EXTRACT TO READ:
[Start of Attachment]

Speaking at the same event, Cleveland Fed President Loretta Mester, who is not a voting member on the FOMC this year, repeated her view on Wednesday, saying that the U.S. economy is now strong enough to bear a modest rate hike. New York Fed President William Dudley said on Wednesday, that he doesn’t expect a big market reaction when the liftoff in rates happens.

Another top Fed official, Richmond Fed President Jeffrey Lacker said in an interview on CNBC today, that the central bank should begin tightening monetary policy at the upcoming Fed meeting in December.

Speaking in Houston this Wednesday, Dallas Fed leader, Rob Kaplan expressed that he sees risk in keeping rates near zero for too long. He also added that the return to normal interest rates could be gradual. However, he declined to say whether he would support a monetary tightening next month.

[End of Attachment]

TASK ITEM: Pick up the report on Federal Reserve officials' remarks about raising interest rates and write on from its final sentence. The listing that comes next is separate material.

PROVIDED MATERIAL:
[Start of Attachment]

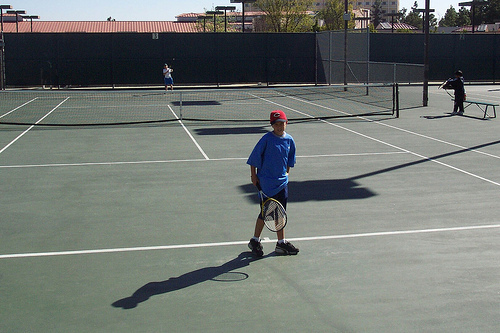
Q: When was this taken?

[End of Attachment]

SOLVED EXERCISE:
Current mortgage rates are higher compared to levels in the beginning of the month, and as we see it, the most likely scenario is that rates will rise further, whenever the Fed begins tightening monetary policy. The Fed Minutes from October added to the likelihood of a rate hike in December, as the majority of policymakers believe the economy could well handle a liftoff in rates. And whenever the hike happens mortgage rates are expected to rise accordingly. Therefore if you’re planning to buy a new or used home or would like to refinance your existing mortgage in the near future, we advise you to lock a rate sooner rather than later.